From “Caddyshack” to Pebble Beach Penthouse

(originally published February 14, 2011)

Let’s get it out of the way at the start:

Cinderella story.  Outta nowhere.  A former greenskeeper, now about to become the Masters champion.  It looks like a mirac – It’s in the hole! It’s in the hole!

Bill Murray after winning the Pro-Am at Pebble Beach

And so it was, except for the greenskeeper and Masters champion parts.

D. A. Points, a thirty-four-year-old veteran of the Nationwide Tour with just nine top tens in his 127 previous PGA Tour events, won the AT&T Pebble Beach National Pro-Am on Sunday.  His first Tour victory came in large part thanks to an eagle 3 on the par-five 14th, when his outstanding – if not quite mirac –gap wedge from 107 yards hit the fringe, rolled, and went directly into the hole.

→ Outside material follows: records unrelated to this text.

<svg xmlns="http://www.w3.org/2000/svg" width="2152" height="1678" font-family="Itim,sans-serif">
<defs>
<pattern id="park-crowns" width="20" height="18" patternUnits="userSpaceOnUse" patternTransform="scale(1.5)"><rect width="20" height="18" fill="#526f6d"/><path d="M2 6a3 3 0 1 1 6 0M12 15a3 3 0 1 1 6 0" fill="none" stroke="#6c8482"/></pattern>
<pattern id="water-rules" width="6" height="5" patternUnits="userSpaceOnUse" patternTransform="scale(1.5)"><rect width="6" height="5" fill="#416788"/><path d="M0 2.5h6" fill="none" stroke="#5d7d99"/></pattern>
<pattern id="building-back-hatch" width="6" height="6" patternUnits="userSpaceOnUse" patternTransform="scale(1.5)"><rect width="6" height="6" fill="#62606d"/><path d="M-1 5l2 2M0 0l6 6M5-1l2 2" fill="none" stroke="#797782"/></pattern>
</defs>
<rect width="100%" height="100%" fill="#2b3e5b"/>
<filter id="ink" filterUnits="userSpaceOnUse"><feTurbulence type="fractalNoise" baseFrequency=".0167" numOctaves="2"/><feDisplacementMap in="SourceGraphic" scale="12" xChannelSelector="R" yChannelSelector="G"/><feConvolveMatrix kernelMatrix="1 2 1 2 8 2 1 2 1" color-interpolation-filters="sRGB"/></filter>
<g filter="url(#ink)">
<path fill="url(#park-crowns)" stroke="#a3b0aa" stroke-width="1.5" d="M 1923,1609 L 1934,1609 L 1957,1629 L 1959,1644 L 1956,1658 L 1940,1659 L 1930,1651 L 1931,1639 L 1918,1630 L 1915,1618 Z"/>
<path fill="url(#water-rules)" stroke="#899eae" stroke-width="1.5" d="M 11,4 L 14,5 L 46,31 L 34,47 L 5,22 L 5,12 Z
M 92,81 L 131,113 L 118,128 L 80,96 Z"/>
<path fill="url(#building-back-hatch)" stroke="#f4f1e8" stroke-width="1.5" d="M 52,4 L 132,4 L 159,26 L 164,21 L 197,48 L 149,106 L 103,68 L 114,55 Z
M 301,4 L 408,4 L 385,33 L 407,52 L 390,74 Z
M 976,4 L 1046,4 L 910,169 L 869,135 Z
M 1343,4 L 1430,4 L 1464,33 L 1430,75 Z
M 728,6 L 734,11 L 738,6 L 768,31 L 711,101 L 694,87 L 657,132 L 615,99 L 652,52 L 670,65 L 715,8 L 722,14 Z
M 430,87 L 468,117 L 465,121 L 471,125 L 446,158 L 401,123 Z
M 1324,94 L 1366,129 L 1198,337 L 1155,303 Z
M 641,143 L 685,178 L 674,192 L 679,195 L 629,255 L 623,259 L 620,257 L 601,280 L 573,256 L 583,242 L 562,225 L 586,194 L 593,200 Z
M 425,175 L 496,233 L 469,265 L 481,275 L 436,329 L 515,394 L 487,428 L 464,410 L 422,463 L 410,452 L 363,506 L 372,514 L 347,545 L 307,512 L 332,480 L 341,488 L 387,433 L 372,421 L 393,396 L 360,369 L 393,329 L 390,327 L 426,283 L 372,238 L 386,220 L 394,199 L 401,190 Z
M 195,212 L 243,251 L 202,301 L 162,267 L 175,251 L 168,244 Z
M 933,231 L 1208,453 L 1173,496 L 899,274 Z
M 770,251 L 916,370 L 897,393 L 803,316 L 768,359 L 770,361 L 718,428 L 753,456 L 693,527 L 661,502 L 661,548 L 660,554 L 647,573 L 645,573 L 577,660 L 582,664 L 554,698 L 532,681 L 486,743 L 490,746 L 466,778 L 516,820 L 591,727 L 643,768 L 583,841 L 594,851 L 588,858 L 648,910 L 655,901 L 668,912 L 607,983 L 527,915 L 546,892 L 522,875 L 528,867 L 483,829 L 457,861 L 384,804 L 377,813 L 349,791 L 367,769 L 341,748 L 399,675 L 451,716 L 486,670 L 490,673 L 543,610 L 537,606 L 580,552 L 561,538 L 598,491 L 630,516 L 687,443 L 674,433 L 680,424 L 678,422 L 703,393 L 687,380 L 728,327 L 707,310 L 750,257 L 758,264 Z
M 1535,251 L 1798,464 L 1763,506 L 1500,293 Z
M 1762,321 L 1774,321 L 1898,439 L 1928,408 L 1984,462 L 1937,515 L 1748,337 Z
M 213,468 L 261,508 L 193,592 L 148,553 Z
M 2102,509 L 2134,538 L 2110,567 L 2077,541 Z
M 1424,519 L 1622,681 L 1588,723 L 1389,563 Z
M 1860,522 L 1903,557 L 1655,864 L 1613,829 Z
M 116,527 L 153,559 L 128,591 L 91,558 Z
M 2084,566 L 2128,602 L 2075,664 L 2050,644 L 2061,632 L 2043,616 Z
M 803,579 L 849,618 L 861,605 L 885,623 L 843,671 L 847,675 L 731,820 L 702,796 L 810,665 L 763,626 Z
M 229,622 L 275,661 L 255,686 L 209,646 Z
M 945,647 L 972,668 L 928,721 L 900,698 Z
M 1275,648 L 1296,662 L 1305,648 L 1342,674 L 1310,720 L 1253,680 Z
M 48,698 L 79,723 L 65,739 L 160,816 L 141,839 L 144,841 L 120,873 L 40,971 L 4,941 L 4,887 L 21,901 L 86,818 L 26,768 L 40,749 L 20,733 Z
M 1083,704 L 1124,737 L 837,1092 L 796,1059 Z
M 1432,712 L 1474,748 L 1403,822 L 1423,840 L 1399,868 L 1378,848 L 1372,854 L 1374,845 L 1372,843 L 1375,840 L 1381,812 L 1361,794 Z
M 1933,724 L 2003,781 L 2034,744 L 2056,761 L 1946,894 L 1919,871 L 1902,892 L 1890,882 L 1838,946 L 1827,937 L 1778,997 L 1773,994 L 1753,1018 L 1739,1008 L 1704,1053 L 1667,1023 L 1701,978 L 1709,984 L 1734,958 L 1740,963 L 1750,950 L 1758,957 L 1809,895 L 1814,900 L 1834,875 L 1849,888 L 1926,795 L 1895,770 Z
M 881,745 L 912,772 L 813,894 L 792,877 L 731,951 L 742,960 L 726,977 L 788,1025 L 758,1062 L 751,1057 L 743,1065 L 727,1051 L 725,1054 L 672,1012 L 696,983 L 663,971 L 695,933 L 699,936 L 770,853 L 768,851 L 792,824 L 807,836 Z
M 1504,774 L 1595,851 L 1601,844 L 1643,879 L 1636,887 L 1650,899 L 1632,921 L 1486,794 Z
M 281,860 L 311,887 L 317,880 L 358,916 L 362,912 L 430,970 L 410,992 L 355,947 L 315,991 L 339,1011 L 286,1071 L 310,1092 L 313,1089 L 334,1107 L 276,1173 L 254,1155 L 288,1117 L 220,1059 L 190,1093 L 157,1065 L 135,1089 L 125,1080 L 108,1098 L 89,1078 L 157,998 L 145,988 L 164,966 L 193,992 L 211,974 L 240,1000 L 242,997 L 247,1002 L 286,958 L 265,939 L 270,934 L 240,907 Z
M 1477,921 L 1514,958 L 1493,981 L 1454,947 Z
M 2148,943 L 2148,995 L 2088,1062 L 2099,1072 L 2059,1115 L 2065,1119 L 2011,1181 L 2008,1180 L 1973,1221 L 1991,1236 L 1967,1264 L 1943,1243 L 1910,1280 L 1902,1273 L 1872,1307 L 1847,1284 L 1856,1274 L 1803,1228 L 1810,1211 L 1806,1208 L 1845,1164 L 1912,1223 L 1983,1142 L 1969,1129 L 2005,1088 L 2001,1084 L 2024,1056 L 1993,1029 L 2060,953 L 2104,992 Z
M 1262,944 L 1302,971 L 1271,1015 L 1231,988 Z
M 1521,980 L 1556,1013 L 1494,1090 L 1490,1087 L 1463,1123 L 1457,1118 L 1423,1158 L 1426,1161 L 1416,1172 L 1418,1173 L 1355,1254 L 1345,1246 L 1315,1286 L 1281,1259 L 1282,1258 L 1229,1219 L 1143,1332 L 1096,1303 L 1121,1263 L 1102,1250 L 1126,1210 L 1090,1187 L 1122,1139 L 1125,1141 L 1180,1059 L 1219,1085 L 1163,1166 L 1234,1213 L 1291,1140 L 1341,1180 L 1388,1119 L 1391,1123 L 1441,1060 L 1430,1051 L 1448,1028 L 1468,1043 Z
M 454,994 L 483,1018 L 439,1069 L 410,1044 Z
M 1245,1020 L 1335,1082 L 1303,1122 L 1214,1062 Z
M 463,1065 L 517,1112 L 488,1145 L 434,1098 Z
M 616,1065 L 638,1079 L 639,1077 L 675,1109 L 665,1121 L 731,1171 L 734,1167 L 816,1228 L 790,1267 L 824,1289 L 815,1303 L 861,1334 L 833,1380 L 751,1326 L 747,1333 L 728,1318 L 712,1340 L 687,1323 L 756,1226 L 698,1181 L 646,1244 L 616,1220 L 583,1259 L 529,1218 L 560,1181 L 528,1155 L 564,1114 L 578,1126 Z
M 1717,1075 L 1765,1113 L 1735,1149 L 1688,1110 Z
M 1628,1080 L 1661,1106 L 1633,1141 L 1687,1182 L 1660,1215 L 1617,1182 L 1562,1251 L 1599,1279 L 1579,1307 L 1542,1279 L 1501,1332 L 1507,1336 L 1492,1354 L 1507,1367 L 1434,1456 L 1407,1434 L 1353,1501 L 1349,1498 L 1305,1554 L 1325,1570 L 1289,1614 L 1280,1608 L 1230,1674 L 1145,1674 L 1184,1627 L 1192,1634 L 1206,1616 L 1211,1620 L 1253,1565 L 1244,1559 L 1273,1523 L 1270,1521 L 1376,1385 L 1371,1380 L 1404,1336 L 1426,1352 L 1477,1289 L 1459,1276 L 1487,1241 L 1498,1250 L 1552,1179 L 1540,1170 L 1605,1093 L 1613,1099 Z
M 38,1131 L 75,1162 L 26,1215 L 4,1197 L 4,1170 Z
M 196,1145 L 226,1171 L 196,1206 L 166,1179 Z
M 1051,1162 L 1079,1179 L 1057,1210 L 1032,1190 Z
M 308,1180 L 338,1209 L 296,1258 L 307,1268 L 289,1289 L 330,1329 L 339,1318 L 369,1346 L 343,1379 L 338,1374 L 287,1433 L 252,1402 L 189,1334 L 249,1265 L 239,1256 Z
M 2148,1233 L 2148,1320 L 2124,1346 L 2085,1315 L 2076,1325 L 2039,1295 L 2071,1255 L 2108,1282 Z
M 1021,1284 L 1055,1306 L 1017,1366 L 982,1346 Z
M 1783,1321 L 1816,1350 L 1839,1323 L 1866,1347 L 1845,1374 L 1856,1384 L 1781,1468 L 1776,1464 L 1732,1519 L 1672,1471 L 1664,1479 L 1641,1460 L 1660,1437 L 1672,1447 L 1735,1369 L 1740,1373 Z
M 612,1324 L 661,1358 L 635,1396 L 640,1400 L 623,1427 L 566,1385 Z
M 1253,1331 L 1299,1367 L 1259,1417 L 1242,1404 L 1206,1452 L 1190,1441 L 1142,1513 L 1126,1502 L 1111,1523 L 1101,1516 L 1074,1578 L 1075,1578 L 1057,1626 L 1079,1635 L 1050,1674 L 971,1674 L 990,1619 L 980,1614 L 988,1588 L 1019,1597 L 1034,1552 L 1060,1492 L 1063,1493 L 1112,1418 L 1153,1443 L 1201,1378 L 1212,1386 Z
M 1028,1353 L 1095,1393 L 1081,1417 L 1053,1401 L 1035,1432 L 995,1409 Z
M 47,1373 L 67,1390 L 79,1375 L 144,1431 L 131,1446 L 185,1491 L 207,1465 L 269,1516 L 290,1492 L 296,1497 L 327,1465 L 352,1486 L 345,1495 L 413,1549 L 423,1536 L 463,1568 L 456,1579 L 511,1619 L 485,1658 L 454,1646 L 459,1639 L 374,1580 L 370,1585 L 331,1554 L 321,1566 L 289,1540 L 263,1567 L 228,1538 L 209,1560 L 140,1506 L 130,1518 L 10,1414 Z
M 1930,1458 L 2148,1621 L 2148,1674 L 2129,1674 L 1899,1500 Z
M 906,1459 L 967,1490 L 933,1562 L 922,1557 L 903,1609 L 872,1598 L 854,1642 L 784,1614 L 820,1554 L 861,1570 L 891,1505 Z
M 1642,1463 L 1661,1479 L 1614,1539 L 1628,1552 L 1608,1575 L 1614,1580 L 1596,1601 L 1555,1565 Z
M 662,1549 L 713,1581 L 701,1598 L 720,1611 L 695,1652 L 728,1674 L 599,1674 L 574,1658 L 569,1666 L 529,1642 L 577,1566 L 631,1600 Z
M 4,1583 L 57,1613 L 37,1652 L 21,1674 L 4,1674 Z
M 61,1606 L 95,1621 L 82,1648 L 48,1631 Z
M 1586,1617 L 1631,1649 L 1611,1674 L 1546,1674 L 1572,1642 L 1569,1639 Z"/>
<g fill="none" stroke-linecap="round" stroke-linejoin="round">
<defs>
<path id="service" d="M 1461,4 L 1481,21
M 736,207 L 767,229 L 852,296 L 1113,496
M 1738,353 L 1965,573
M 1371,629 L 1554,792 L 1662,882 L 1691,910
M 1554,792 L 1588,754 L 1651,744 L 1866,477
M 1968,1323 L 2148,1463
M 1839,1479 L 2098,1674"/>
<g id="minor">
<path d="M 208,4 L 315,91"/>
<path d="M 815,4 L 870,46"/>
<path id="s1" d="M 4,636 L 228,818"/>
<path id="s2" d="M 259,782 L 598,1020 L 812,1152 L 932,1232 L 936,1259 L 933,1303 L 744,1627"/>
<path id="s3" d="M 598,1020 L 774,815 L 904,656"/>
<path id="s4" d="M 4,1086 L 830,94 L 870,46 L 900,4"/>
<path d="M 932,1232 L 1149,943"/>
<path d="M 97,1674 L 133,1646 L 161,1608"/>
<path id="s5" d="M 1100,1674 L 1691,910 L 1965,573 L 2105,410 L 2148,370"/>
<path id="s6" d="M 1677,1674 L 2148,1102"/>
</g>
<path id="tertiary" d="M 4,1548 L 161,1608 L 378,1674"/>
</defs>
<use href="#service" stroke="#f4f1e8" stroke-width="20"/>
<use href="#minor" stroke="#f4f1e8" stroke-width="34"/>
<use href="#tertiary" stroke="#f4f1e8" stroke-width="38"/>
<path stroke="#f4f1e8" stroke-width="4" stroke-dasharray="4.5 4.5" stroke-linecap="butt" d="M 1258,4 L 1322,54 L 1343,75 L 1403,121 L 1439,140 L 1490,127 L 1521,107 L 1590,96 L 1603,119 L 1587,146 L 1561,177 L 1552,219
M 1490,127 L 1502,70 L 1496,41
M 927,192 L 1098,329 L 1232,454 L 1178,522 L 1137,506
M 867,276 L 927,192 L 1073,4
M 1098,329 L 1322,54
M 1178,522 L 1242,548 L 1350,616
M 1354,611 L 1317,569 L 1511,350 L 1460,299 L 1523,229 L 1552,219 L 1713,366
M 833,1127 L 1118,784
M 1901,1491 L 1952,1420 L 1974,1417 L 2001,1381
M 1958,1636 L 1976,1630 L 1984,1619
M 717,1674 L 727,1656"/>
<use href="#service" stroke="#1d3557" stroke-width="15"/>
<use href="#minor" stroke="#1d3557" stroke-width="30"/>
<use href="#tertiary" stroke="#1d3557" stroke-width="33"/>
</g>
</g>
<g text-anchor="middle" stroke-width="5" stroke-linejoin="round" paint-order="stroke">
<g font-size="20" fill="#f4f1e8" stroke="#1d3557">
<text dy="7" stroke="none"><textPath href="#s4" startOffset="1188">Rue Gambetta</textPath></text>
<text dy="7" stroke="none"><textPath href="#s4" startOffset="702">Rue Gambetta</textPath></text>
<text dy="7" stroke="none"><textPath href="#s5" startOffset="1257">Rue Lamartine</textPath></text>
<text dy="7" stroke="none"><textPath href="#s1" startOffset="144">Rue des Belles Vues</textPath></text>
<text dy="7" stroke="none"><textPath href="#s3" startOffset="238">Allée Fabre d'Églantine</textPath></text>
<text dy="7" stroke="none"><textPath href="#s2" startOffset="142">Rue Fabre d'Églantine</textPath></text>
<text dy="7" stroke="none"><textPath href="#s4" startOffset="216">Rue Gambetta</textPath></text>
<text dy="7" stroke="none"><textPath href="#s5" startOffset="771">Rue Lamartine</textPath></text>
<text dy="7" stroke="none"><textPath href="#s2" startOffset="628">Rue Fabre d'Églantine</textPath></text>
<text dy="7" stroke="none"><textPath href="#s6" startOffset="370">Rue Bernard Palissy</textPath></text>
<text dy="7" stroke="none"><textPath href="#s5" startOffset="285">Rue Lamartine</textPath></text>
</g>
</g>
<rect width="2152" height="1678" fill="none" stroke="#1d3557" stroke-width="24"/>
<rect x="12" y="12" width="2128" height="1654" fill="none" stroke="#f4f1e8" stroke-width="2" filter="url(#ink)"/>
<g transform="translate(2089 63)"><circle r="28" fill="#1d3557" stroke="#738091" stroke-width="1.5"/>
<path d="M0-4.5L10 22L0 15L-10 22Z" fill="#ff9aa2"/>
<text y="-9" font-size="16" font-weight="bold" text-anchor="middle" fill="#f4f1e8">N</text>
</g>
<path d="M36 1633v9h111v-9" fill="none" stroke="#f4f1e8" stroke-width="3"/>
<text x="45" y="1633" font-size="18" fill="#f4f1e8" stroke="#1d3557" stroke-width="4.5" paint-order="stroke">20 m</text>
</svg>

His pro-am partner, Bill Murray, joined Points in a celebratory chest bump so dreadful they should have been called for traveling.  It was a moment right out of the stoned imagination of a grubby greenskeeper smashing his way through a flowerbed with weed-wacker in hand.

Earlier in the day, at the Omega Dubai Desert Classic, long-hitting Spaniard Alvaro Quiros had a mirac of his own, the “three-quarter wedge” he said he hit at the 161-yard 11th that landed soft, released, and curled into the hole.  The eagle, his second of the round, helped him overcome a triple-bogey 7 on the 8th hole — earned when his tee shot landed in a bush and his recovery got stuck in a palm tree – and he held on for a one-shot victory.

While Lee Westwood, Sergio Garcia, Rory McIlroy, and Other Notables including Tiger Woods were fading on Sunday in Dubai, the team of Points and Murray was locking down the most unlikely win of the year.  It was the first time the two had played together, nineteen years after Murray first brought his peculiar talents to the former Crosby Clambake.

The old Pebble Beach pro-am was Bing Crosby’s gathering of his A-list friends with the PGA Tour’s best.  In the days before People and E!, the tournament provided a rare glimpse of movie and sports stars being themselves.  But as the years went by, the entertainment end became strained and the celebrity factor diminished considerably.  Bill Murray became virtually the only figure who could be counted on for on-course comedy, whether in the form of unfortunate headgear, cracks to the gallery, or dancing with a spectator through a sand trap.

“Everybody all week kept saying, well, you got the short end of the stick,” Points said after the tournament.  “I kept thinking, you know, why does everybody get so worked up thinking he’s this big distraction?… (H)e just seemed to have fun and he taught me to go ahead and have a little more fun, and in turn it distracted me from trying so hard.”

Points mentioned a moment in the final round when Murray’s presence proved a vital difference for him.  After his eagle on 14 and a birdie on 15 that followed a duck-hooked drive that nearly wound up out of bounds, Points was in unfamiliar territory, leading a PGA Tour event as he played the closing holes.

On the 16th green, facing a tricky four- or five-footer for par, Points heard his caddie ask him how he was doing.  “Not very good,” the leader replied honestly.  After marking his ball, Points looked over and saw Murray about to putt for par from the edge of the green.  Echoing Murray’s words on several occasions in the first three rounds, Points called out loudly, “You know, Bill, the crowd would really enjoy it if you would make this putt.”  The gallery laughed, and Murray hit a great forty-footer that nearly went in; pulling for his partner took Points away from his nervousness, and he calmly stroked his par putt into the cup.

When it was all over, and the team’s victory was assured along with the individual one, Murray joked about his contribution – “I knew the only chance D.A. had to win was if we could make it through the entire week without me asking him what the initials D.A. stood for, and I didn’t, and he’s the champion” – but he also turned thoughtful and reflective.

“When [he and Points] first met, I said, well, my goal when I play is I like to have the most fun and win,” Murray noted.  “And he said, ‘Those two things usually go together.’  And I thought, that’s about as solid an endorsement of where we’re going this week as I could have gotten…

“We sort of pulled away a little bit… and I thought, well, we have a lot of holes, I don’t even have to think about that.  But really I was just thinking about Knucklehead here [indicating Points]. I just thought, if I could not screw this up for him, that would be great.  And if I don’t screw it up – it’s sort of like the acting that I was taught, which was if you make the other person look good, you don’t have to worry about yourself.”

The win puts D. A. Points into the Masters for the first time.  He acknowledged he’s never played Augusta National, but his playing partner summed it up for him: “Really good food.  The course is okay.  But the food is unbelievable.”

Cinderella lived happily ever after.  The clock strikes midnight, but this story’s not over yet.